Osserva il Tribunale apuano che “L’esistenza di un decreto ingiuntivo definitivo per i canoni impagati, ottenuto dal locatore nei confronti del conduttore per canoni che vanno a costituire la morosità sulla quale si fonda l’intimazione di sfratto, oggi convertita nel presente giudizio a rito ordinario, impedisce di riesaminare la vicenda dei rispettivi obblighi e della sussistenza di inadempimento, per il principio del giudicato implicito discendente.
L’esistenza di un titolo definitivo, che accerti che non è stato versato il corrispettivo della locazione per l’importo recato nel decreto non opposto, impedisce qualunque ulteriore valutazione sulla debenza di quelle somme e sulla sussistenza del relativo inadempimento.

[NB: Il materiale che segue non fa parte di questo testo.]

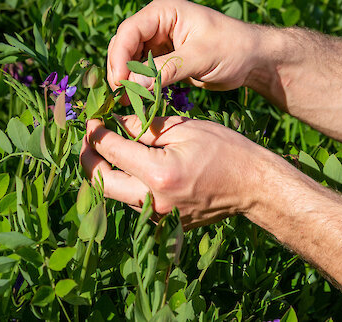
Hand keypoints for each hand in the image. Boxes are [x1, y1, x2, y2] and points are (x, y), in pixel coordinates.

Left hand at [79, 115, 271, 227]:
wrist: (252, 185)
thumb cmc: (225, 150)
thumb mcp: (186, 128)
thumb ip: (146, 126)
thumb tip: (116, 121)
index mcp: (158, 174)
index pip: (112, 151)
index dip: (96, 133)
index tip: (92, 119)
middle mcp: (153, 201)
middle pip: (101, 182)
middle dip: (89, 157)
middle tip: (90, 137)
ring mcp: (159, 217)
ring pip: (116, 194)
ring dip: (107, 171)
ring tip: (110, 147)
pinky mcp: (165, 222)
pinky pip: (134, 202)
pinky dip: (127, 182)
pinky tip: (133, 164)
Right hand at [107, 0, 258, 91]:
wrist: (254, 59)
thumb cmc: (233, 48)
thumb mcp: (200, 57)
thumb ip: (165, 69)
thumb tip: (130, 85)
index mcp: (165, 10)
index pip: (129, 31)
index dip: (119, 57)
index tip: (120, 83)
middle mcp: (158, 22)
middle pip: (124, 45)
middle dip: (121, 70)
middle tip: (122, 98)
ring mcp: (160, 40)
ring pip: (129, 60)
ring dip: (128, 80)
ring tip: (130, 102)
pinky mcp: (164, 57)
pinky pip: (142, 70)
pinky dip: (139, 84)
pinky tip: (140, 99)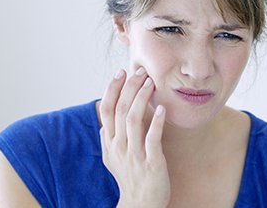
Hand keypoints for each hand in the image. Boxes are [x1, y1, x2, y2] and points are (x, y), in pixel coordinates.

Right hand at [99, 67, 170, 207]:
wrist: (141, 204)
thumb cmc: (130, 178)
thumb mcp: (112, 158)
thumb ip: (108, 138)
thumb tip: (104, 120)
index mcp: (110, 142)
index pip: (106, 109)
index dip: (113, 89)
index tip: (121, 72)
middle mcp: (119, 146)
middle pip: (120, 110)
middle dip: (129, 87)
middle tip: (140, 71)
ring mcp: (134, 155)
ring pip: (133, 120)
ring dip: (142, 98)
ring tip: (150, 83)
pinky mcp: (151, 163)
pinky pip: (152, 139)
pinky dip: (157, 122)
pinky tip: (162, 109)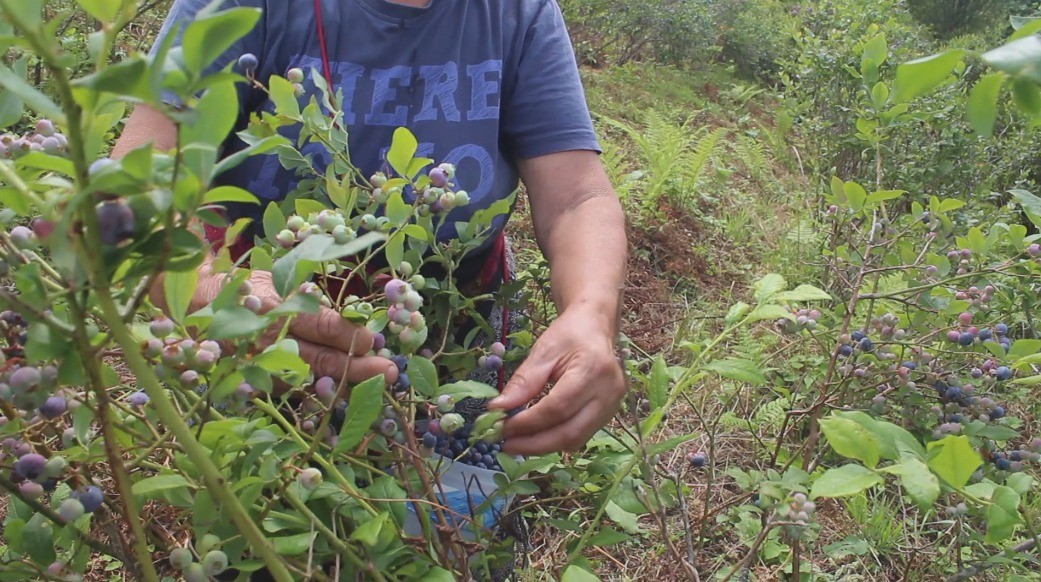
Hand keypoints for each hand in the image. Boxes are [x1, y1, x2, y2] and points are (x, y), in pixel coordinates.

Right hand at [245, 272, 398, 383]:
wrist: (199, 309)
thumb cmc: (248, 289)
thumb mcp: (278, 281)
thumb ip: (310, 297)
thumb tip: (351, 315)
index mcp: (278, 309)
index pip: (323, 325)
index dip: (352, 335)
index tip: (373, 341)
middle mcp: (271, 340)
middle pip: (322, 359)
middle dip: (359, 368)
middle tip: (388, 372)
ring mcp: (263, 366)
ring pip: (311, 380)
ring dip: (345, 384)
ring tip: (374, 386)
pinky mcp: (257, 383)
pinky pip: (295, 389)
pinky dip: (320, 390)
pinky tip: (343, 390)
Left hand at [488, 307, 625, 454]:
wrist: (596, 328)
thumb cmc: (569, 335)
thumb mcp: (543, 352)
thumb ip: (523, 382)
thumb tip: (497, 409)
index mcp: (592, 370)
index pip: (557, 408)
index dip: (528, 423)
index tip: (502, 427)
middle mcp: (608, 392)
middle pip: (570, 432)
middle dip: (535, 444)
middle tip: (506, 445)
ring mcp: (613, 406)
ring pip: (577, 439)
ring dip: (544, 446)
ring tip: (518, 443)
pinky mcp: (610, 414)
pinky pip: (581, 435)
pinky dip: (556, 440)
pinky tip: (537, 437)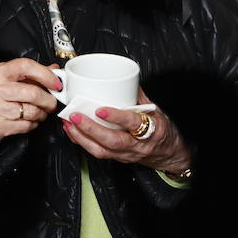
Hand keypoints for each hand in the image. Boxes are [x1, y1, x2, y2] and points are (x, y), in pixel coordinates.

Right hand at [0, 58, 61, 147]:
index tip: (56, 83)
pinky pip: (25, 125)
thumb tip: (53, 70)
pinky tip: (30, 122)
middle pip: (32, 92)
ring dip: (41, 114)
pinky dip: (33, 124)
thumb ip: (29, 75)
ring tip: (40, 113)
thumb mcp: (5, 81)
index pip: (25, 66)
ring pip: (31, 111)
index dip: (45, 74)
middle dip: (48, 100)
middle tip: (52, 103)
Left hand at [63, 91, 191, 173]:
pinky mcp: (118, 158)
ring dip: (81, 137)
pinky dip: (83, 142)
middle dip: (90, 129)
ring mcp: (126, 154)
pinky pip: (98, 153)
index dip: (116, 117)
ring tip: (68, 123)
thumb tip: (125, 79)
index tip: (100, 109)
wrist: (169, 154)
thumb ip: (139, 96)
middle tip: (75, 115)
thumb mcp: (156, 110)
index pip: (132, 123)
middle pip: (111, 141)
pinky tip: (73, 132)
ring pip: (101, 150)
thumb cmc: (163, 130)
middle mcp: (137, 145)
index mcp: (151, 129)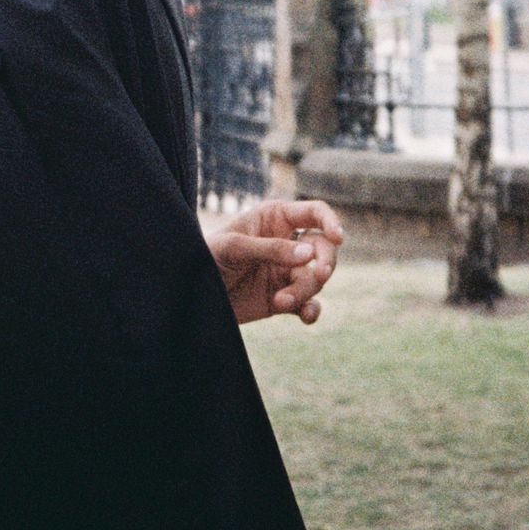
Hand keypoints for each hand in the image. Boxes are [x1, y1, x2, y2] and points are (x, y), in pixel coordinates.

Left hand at [205, 198, 343, 324]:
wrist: (190, 294)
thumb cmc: (207, 257)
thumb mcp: (234, 248)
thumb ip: (271, 249)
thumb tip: (310, 256)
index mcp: (276, 218)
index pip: (314, 212)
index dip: (330, 221)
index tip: (338, 237)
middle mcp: (287, 242)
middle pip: (323, 248)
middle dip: (325, 262)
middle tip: (320, 275)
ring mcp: (286, 271)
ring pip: (315, 279)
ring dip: (304, 291)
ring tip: (281, 301)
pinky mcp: (283, 298)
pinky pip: (308, 304)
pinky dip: (311, 311)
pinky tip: (306, 317)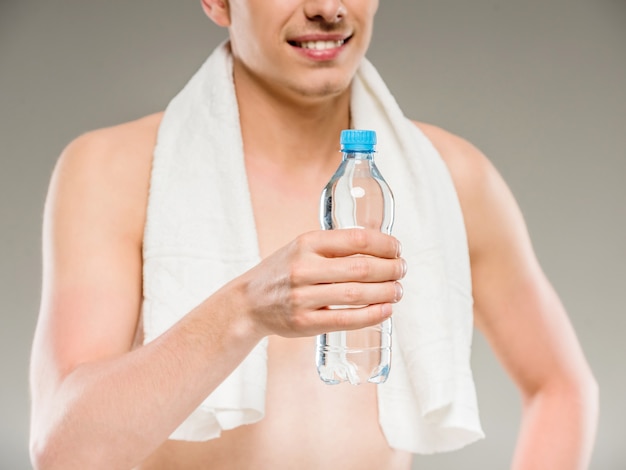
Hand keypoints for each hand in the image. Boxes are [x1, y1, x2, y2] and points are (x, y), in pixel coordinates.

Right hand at [234, 228, 405, 337]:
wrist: (248, 302)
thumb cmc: (283, 272)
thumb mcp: (301, 248)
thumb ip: (333, 246)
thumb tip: (381, 248)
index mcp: (307, 243)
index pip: (357, 239)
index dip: (385, 244)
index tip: (397, 249)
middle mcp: (304, 268)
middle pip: (362, 268)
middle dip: (391, 270)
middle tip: (402, 271)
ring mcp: (303, 297)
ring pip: (357, 294)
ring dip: (386, 292)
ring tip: (398, 291)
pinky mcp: (304, 323)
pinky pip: (346, 319)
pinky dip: (372, 315)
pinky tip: (386, 310)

Si è, con costanza, osservato in giurisprudenza che “la domanda di accertamento del canone di locazione costituisce un presupposto implicito ai fini della proposizione e dell’accoglimento della domanda di condanna al pagamento dei canoni scaduti e non pagati in cui si sostanzia il provvedimento di ingiunzione.
Sta di fatto che sul decreto ingiuntivo non opposto recante intimazione di canoni locativi arretrati accolto si forma il giudicato che fa stato perciò fra le stesse parti circa l’esistenza e validità del rapporto corrente inter partes e sulla misura del canone preteso, nonchè fa stato circa l’inesistenza di tutti i fatti impeditivi o estintivi, anche non dedotti, ma deducibili nel giudizio di opposizione, quali quelli atti a prospettare l’insussistenza totale o parziale del credito azionato in sede monitoria dal locatore a titolo di canoni insoluti, per effetto di controcrediti del conduttore per somme indebitamente corrisposte in ragione di maggiorazioni contra legem del canone (v. Cass. n. 5801/1998).

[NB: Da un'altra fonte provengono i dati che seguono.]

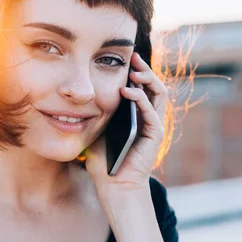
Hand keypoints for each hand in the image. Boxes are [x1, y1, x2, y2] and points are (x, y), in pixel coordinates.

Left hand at [85, 51, 168, 195]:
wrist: (113, 184)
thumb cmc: (103, 159)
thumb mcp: (97, 127)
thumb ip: (98, 110)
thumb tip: (83, 90)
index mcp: (136, 113)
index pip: (141, 86)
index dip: (134, 70)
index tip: (123, 57)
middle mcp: (148, 116)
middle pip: (153, 85)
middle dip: (143, 69)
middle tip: (132, 56)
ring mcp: (154, 125)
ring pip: (158, 94)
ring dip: (148, 79)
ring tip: (134, 70)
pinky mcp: (155, 135)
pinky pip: (152, 112)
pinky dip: (141, 99)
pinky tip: (128, 91)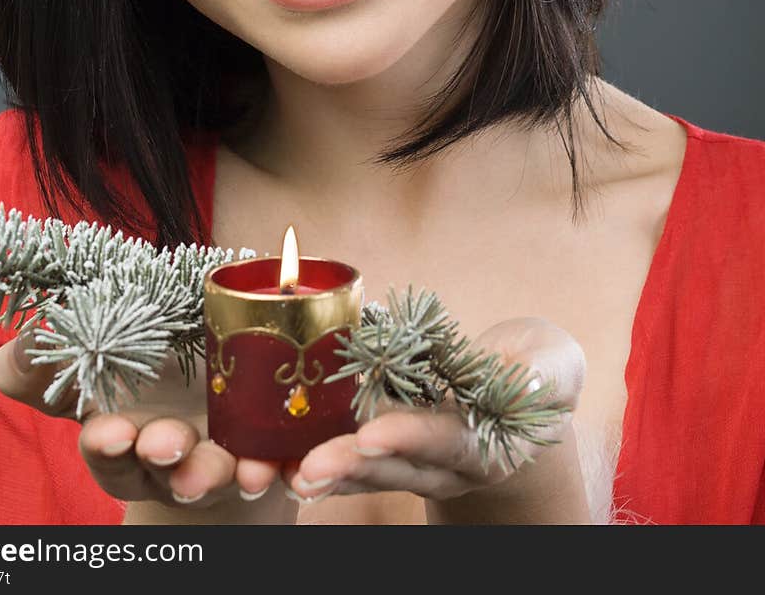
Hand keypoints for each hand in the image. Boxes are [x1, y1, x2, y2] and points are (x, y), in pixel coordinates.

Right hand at [0, 332, 290, 518]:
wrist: (220, 382)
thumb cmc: (144, 367)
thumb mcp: (98, 358)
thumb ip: (53, 356)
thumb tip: (20, 343)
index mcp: (122, 436)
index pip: (105, 451)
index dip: (104, 444)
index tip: (108, 431)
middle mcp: (167, 459)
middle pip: (163, 470)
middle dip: (165, 457)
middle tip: (167, 442)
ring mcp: (217, 460)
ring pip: (216, 475)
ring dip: (220, 471)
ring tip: (231, 465)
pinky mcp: (262, 455)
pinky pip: (271, 469)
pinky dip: (273, 468)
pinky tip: (275, 462)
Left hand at [285, 317, 590, 523]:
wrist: (521, 380)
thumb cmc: (540, 368)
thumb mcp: (554, 364)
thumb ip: (544, 374)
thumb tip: (530, 378)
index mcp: (488, 443)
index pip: (446, 443)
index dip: (409, 438)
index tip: (371, 434)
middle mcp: (445, 462)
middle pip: (395, 467)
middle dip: (350, 466)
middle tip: (307, 467)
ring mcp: (414, 457)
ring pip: (366, 468)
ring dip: (324, 469)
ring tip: (283, 471)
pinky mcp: (389, 437)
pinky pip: (351, 450)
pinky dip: (317, 450)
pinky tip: (281, 454)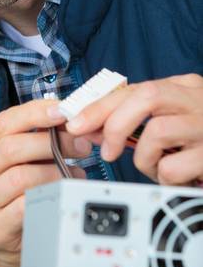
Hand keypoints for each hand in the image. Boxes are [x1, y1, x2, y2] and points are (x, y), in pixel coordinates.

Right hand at [0, 99, 89, 266]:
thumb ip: (38, 141)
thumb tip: (71, 121)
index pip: (3, 123)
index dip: (35, 113)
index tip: (63, 110)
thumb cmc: (18, 199)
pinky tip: (64, 195)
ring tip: (75, 174)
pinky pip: (24, 207)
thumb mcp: (23, 164)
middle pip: (11, 148)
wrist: (6, 247)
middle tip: (82, 145)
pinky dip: (49, 197)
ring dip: (55, 172)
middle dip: (52, 142)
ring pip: (20, 177)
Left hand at [64, 74, 202, 186]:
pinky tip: (175, 178)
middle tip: (105, 150)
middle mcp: (199, 100)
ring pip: (158, 131)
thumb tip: (86, 126)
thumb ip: (134, 119)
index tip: (76, 123)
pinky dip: (164, 177)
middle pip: (147, 97)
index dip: (100, 106)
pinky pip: (174, 167)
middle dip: (115, 122)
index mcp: (185, 87)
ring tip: (155, 167)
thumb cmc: (201, 142)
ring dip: (144, 157)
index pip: (134, 88)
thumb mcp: (171, 121)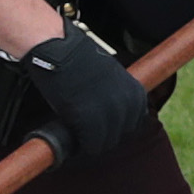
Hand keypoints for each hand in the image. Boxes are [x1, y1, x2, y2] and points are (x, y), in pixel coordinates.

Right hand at [10, 25, 155, 166]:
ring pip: (105, 143)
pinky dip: (81, 145)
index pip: (134, 124)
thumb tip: (115, 116)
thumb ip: (118, 95)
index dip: (115, 126)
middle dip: (103, 135)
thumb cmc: (79, 60)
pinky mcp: (88, 118)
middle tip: (84, 129)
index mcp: (136, 93)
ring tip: (76, 131)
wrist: (58, 48)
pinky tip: (71, 135)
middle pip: (119, 135)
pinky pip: (91, 145)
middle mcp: (127, 104)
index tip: (99, 123)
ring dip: (91, 142)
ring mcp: (109, 112)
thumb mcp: (112, 75)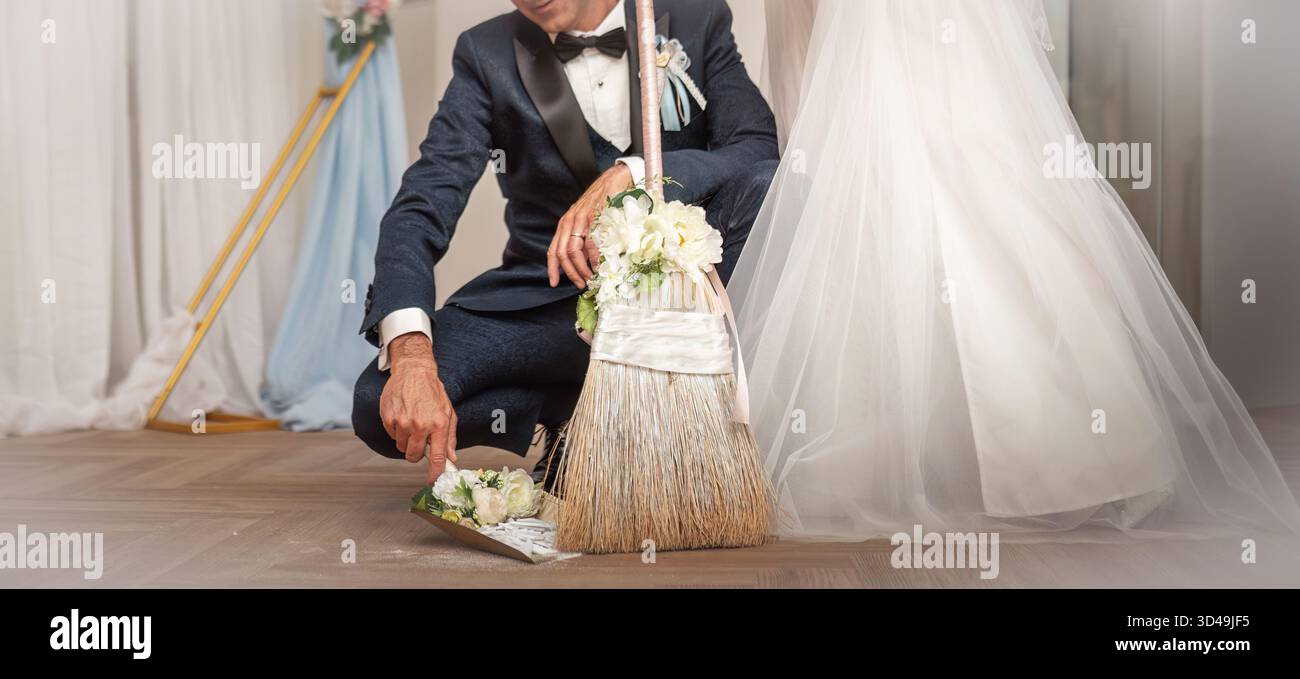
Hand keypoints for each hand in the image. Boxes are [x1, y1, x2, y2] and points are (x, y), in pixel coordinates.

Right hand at [380, 332, 457, 482]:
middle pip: (414, 456)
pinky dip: (397, 431)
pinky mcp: (388, 418)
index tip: (433, 482)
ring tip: (412, 423)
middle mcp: (420, 425)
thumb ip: (450, 438)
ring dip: (406, 441)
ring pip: (401, 447)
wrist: (413, 371)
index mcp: (438, 424)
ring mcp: (402, 422)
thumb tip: (452, 458)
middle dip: (417, 453)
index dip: (435, 474)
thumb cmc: (433, 393)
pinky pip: (392, 436)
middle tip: (420, 440)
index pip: (437, 457)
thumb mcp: (448, 413)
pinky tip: (402, 417)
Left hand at [548, 163, 632, 288]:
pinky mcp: (594, 217)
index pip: (553, 250)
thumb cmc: (601, 202)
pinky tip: (599, 265)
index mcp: (565, 224)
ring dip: (581, 268)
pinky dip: (594, 257)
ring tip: (590, 277)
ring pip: (573, 250)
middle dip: (570, 272)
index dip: (552, 268)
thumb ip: (583, 238)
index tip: (554, 283)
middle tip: (580, 284)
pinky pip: (591, 242)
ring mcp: (581, 219)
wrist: (613, 181)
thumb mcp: (587, 221)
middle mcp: (569, 222)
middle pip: (562, 253)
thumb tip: (585, 263)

Evidente, pertanto, che, in applicazione del principio secondo cui il giudicato copre il dedotto ed il deducibile, qualora i conduttori avessero voluto contestare la determinazione del canone, avrebbero dovuto proporre opposizione a decreto ingiuntivo, il che non hanno fatto, con la conseguenza che l’accertamento circa la misura del canone preteso e richiesto dai locatori è da ritenersi coperto dal giudicato.” Cass 16319/2017)”

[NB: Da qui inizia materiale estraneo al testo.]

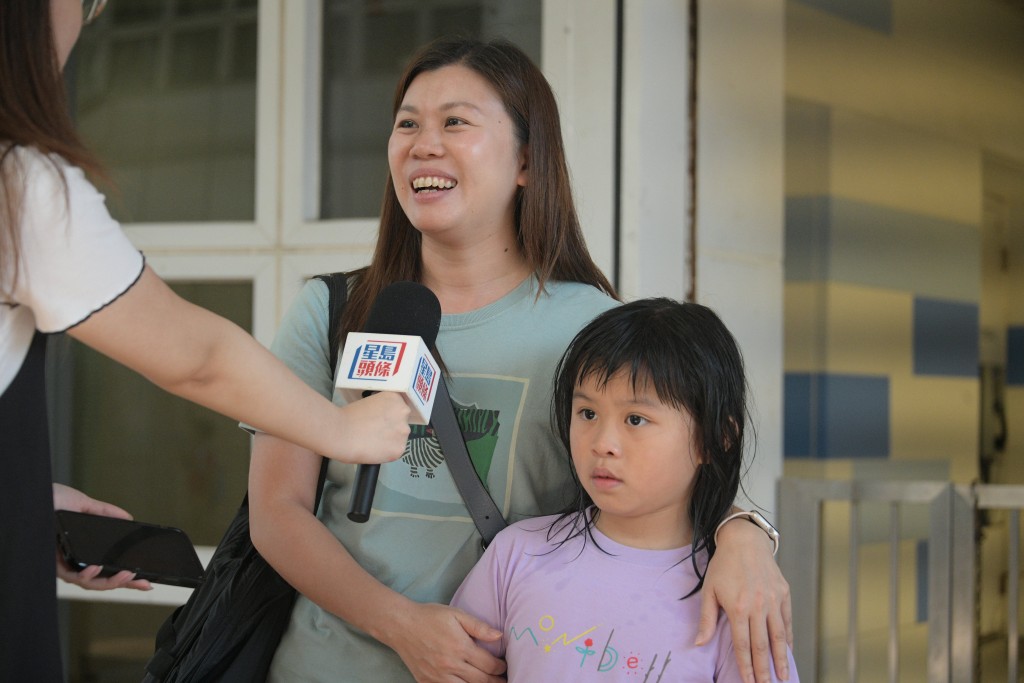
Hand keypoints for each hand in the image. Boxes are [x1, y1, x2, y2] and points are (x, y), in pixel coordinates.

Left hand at [53, 484, 152, 591]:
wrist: (31, 494)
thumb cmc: (47, 499)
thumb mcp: (82, 503)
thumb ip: (105, 511)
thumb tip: (128, 517)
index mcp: (81, 547)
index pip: (107, 566)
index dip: (125, 575)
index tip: (146, 580)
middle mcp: (72, 560)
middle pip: (101, 580)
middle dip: (124, 583)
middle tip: (143, 582)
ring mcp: (62, 563)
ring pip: (89, 583)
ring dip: (110, 582)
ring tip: (126, 574)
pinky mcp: (53, 563)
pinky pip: (72, 576)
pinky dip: (87, 575)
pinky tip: (96, 568)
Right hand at [331, 392, 411, 463]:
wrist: (339, 433)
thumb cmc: (347, 417)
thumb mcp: (369, 403)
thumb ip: (381, 410)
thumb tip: (383, 419)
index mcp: (395, 398)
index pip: (399, 409)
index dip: (390, 417)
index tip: (381, 422)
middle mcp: (403, 413)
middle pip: (402, 423)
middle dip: (392, 429)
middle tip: (376, 433)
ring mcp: (403, 431)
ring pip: (400, 438)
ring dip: (390, 441)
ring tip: (373, 443)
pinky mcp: (399, 448)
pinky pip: (395, 451)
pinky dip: (387, 453)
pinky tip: (374, 450)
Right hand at [383, 602, 505, 682]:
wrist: (401, 625)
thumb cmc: (430, 617)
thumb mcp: (456, 614)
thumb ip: (479, 626)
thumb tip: (499, 636)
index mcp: (460, 647)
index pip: (489, 665)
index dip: (501, 667)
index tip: (504, 666)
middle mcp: (450, 665)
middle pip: (481, 681)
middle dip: (496, 681)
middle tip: (503, 679)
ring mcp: (438, 676)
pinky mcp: (427, 682)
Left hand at [696, 517, 791, 682]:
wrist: (745, 541)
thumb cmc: (723, 566)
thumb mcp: (709, 590)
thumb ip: (707, 619)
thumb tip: (699, 644)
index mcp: (738, 608)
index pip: (743, 645)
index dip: (746, 666)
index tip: (748, 682)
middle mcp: (758, 606)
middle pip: (762, 646)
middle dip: (764, 670)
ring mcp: (774, 600)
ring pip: (779, 637)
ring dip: (781, 659)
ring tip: (782, 676)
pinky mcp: (784, 594)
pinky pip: (787, 622)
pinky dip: (788, 638)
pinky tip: (787, 651)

Il Tribunale ha ritenuto infondate anche due eccezioni in rito dell’opponente, che assumeva il decreto ingiuntivo dovesse essere notificato nel domicilio eletto per il procedimento di sfratto: “Va perlatro osservato che appaiono prive di pregio anche le due obiezioni avanzate dal convenuto circa la asserita nullità della notifica del decreto ingiuntivo (tesi che perlatro dovrebbero legittimare – semmai un opposizione tardiva in quel procedimento e non possono essere oggetto di valutazione nel presente, se non in via meramente incidentale): Per quanto possa qui rilevare, quanto alla notifica alla parte ai sensi dell’art. 140 c.p.c. appaiono rispettate tutte le formalità previste dalla norma e dalle successive interpretazioni rese dalla Consulta, posto che dalla copia depositata in via telematica risulta effettuata la notifica presso la dimora del convenuto (luogo che neanche egli stesso disconosce sia tale), è stato effettuato il deposito presso l’ufficio e il contestuale avviso raccomandato di cui risulta risulta – dall’avviso di ricevimento reso con l’atto – che il destinatario non abbia curato il ritiro per dieci giorni. Né peraltro l’opponente, aldilà di generiche riflessioni circa le modalità di notifica ai sensi dell’art 140 c.pc., ha spiegato in quali violazioni sarebbe incorsa la notifica del decreto.
Quanto la doglianza circa l’omessa notifica al domicilio eletto, è di tutta evidenza che tale norma sia volta favorire le comunicazioni in corso di causa alle parti costituite, e tale non può considerarsi la notifica alla parte – in vista della esecuzione – di un decreto ingiuntivo munito di formula esecutiva, che deve necessariamente essere notificato al debitore e non al suo procuratore domiciliatario e che – in ogni caso – è relativo a procedimento monitorio del tutto autonomo rispetto a quello di opposizione alla convalida per cui si discute e sarebbe, pertanto, escluso dagli atti soggetti a notifica nel domicilio eletto”.